Task requirements:
Give the records again exactly. Pictures do not belong in the copy.

Listed records:
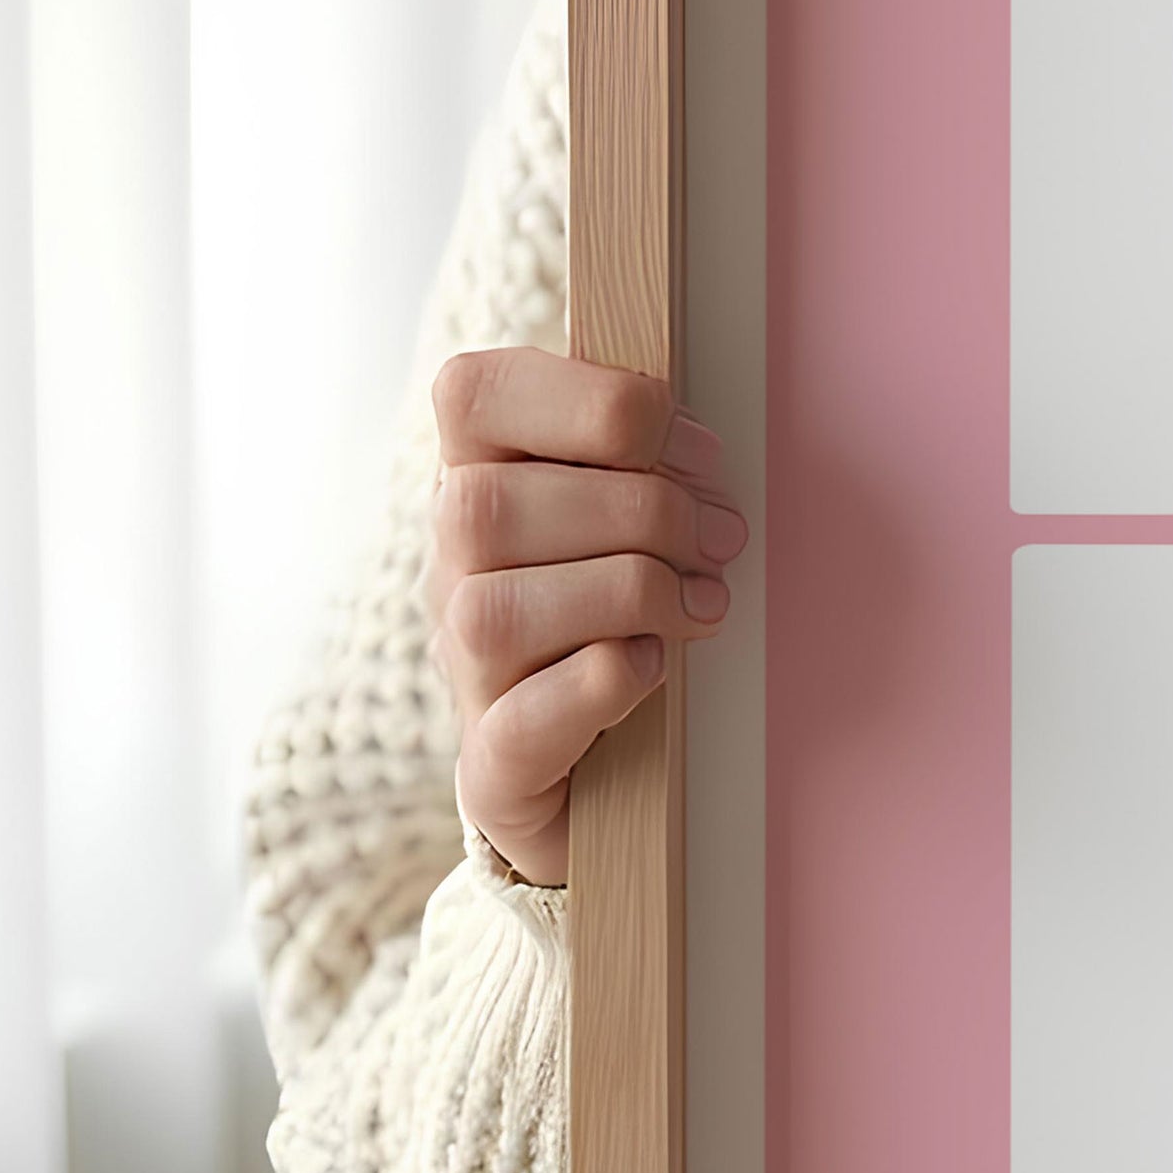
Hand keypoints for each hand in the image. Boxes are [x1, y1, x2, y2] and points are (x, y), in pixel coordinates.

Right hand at [427, 351, 742, 884]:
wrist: (615, 777)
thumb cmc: (636, 612)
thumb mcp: (637, 516)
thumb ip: (644, 460)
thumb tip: (696, 448)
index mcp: (482, 480)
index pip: (472, 394)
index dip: (590, 400)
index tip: (693, 446)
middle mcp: (451, 571)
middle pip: (488, 505)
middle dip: (638, 510)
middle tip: (722, 537)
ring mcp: (463, 670)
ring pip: (494, 610)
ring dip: (627, 593)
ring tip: (703, 603)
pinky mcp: (495, 765)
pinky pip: (521, 720)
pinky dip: (601, 683)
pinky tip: (655, 666)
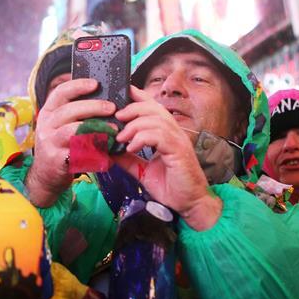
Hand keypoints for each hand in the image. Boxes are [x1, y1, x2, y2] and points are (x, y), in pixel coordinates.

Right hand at [24, 78, 115, 207]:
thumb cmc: (60, 145)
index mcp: (48, 112)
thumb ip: (75, 112)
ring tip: (113, 129)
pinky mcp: (57, 160)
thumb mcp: (60, 125)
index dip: (77, 86)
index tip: (96, 83)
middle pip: (69, 110)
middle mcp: (46, 125)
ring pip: (72, 130)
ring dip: (96, 128)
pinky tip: (108, 153)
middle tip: (112, 107)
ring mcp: (50, 143)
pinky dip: (96, 152)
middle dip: (93, 106)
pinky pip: (79, 153)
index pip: (60, 92)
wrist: (46, 175)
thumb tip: (104, 99)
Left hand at [114, 87, 221, 230]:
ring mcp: (178, 140)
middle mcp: (174, 133)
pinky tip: (132, 148)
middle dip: (132, 108)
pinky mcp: (179, 150)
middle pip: (153, 107)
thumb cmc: (172, 187)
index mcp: (167, 133)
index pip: (153, 107)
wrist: (190, 204)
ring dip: (134, 126)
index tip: (121, 93)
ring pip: (155, 119)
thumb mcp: (143, 170)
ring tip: (121, 138)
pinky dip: (142, 138)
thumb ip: (128, 159)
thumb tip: (109, 150)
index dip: (138, 96)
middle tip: (116, 118)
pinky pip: (159, 135)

Solution to the problem:
Hand keypoints for each hand in the image. Boxes are [x1, y1, x2, y2] and points are (x, y), in pixel coordinates.

Right hand at [427, 351, 742, 884]:
wrist: (615, 777)
thumb cmc: (636, 612)
thumb mcp: (637, 516)
thumb ip: (644, 460)
thumb tip: (696, 448)
index mcp: (482, 480)
index pip: (472, 394)
index dip: (590, 400)
index tip: (693, 446)
middle mcp: (451, 571)
middle pip: (488, 505)
middle dip: (638, 510)
middle tip: (722, 537)
ring mcp: (463, 670)
ring pip: (494, 610)
ring dip: (627, 593)
ring tip: (703, 603)
pinky mcp: (495, 765)
pinky pip: (521, 720)
pinky dip: (601, 683)
pinky tip: (655, 666)
Hand keypoints for each hand in the image. Boxes are [x1, y1, x2, y2] and points are (x, y), in pixel coordinates.

Right hand at [24, 78, 115, 207]:
thumb cmc: (60, 145)
index mcp: (48, 112)
thumb ip: (75, 112)
ring tip: (113, 129)
pinky mcp: (57, 160)
thumb mcp: (60, 125)
index dip: (77, 86)
index tip: (96, 83)
middle pip: (69, 110)
middle mcp: (46, 125)
ring pip: (72, 130)
ring dip: (96, 128)
pinky tip: (108, 153)
middle tip: (112, 107)
ring mcp: (50, 143)
pinky dip: (96, 152)
middle dip: (93, 106)
pinky pip: (79, 153)
index pip: (60, 92)
wrist: (46, 175)
thumb tip: (104, 99)
Left hand at [114, 87, 221, 230]:
ring mcp: (178, 140)
middle mcp: (174, 133)
pinky tip: (132, 148)
middle dip: (132, 108)
pinky mcp: (179, 150)
middle pip: (153, 107)
thumb cmc: (172, 187)
index mcp: (167, 133)
index pip: (153, 107)
wrist: (190, 204)
ring dip: (134, 126)
index tip: (121, 93)
ring pip: (155, 119)
thumb mcp: (143, 170)
ring tip: (121, 138)
pinky dip: (142, 138)
thumb ip: (128, 159)
thumb tip: (109, 150)
index dip: (138, 96)
middle tip: (116, 118)
pinky pip: (159, 135)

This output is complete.